I have a question about a passage from this paper. First, some definitions
A Semigroup $S$ is said to be an inverse semigroup provided that for every $x \in X$, there exists a unique element $x^{-1}$ such that $x^{-1}xx^{-1} = x^{-1}$ and $xx^{-1}x=x$.
The semilattice $E$ of idempotents in an inverse semigroup $S$ is given by $E = \{x^{-1}x \mid x \in S\} = \{xx^{-1} \mid x \in S\} = \{e \in S \mid e = e^2 \}$.
On page 18 of the above linked paper, the author writes:
In the case of partial bijections, the semilattice of idempotents is given by all domains and images. Multiplication in this semilattice is intersection of sets, and $\le$ is $\subseteq$ for sets, i.e., containment.
Given a set $X$, the collection of all partial bijections on $X$ is denoted as $I(X)$. The semilattice of idempotents $I(X)$ is a subset of $I(X)$, so it itself should consist of partial bijections. But how can the semilattice of idempotents consist of sets? Shouldn't it consist of all partial bijections $f$ such that $f^2 = f$? Are we identifying $f$ with its domain and image? I don't think this makes sense because there are distinct functions with the same domain and image.

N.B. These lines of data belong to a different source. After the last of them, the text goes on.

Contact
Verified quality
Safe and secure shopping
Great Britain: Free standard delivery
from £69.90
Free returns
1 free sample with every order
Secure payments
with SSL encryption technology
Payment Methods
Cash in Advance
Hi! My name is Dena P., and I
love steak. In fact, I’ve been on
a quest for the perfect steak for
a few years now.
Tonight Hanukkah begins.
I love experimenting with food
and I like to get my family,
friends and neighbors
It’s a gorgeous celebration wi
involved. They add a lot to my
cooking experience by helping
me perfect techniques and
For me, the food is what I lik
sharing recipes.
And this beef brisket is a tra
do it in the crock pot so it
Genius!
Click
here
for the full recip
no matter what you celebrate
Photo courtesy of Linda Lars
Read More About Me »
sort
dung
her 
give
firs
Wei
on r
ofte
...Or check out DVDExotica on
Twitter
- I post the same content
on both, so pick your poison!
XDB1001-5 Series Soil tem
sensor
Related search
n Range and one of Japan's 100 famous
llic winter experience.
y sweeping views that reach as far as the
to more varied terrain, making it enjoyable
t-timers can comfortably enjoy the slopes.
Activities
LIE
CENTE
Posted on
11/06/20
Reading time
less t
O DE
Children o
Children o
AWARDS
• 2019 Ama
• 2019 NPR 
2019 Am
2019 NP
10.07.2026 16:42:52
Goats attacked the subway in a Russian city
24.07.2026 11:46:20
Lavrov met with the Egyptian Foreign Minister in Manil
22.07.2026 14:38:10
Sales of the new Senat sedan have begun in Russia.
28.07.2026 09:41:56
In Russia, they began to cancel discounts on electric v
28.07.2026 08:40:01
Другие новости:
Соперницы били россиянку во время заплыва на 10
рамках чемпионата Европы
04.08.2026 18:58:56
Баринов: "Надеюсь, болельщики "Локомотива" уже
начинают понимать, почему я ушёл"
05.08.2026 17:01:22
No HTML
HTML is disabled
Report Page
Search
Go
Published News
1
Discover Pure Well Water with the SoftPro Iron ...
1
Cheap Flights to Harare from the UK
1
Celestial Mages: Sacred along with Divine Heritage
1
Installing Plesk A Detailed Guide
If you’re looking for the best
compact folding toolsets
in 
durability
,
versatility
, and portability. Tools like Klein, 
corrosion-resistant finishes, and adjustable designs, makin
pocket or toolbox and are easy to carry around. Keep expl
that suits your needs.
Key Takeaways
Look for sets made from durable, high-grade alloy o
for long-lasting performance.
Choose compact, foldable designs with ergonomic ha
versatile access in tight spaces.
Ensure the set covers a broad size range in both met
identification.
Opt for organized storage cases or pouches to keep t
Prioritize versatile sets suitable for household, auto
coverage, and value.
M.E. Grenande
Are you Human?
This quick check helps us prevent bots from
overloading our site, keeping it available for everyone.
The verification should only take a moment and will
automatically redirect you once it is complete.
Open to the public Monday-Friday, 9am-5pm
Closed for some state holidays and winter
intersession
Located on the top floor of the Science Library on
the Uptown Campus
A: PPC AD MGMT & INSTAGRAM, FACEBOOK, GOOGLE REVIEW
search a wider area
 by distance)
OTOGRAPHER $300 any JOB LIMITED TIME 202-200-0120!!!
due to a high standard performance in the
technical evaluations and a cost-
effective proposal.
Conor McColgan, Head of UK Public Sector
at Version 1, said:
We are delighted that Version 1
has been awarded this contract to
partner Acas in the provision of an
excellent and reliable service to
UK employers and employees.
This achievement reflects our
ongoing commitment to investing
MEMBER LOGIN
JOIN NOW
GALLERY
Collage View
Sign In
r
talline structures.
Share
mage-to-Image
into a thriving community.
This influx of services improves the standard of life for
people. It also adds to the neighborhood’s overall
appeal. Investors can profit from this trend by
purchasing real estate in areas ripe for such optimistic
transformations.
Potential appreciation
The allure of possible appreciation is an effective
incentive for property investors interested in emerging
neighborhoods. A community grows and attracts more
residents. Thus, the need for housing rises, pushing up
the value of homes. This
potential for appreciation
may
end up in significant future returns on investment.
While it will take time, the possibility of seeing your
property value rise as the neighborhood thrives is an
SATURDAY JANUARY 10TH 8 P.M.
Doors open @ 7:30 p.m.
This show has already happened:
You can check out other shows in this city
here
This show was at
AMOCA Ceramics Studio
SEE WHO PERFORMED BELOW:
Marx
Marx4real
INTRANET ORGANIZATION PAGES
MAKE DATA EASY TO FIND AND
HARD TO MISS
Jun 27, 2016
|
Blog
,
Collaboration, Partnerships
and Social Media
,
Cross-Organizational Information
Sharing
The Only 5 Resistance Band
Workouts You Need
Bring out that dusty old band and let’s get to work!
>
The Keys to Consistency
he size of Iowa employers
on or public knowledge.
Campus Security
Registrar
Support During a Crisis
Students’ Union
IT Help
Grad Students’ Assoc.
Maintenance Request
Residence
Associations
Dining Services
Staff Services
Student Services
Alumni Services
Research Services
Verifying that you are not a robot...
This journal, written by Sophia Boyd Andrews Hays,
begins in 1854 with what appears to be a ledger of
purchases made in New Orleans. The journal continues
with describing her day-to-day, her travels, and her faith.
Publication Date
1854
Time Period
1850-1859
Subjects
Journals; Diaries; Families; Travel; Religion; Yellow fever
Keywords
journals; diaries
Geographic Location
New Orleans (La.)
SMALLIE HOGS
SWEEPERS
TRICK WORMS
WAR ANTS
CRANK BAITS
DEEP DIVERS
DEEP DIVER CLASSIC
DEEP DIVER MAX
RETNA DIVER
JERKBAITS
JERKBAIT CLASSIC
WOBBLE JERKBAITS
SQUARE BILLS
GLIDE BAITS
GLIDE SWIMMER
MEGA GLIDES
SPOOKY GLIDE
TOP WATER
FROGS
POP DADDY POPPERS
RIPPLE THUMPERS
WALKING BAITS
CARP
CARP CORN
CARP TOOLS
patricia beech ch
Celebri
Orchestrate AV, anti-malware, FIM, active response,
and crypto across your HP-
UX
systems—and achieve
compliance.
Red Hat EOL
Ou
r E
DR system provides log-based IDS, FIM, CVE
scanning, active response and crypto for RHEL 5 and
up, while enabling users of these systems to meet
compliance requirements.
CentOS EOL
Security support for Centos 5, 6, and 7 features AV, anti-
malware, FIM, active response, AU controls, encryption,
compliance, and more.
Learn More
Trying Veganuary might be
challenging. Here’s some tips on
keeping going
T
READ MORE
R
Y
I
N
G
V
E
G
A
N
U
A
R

The idempotents in this semigroup are those partial functions $f$ such that the range is a subset of the domain and $f$ maps every element of the range to itself.
CORRECTION: I misread "partial bijections" as "partial functions". So the requirements on $f$ in my answer together with the "bijection" requirement imply that $f$ is simply the identity function on some subset of $X$. Apparently the author of the quoted text identifies "the identity function on a subset $Y$ of $X$" with simply $Y$ and thus gets that the idempotents amount to subsets of $X$.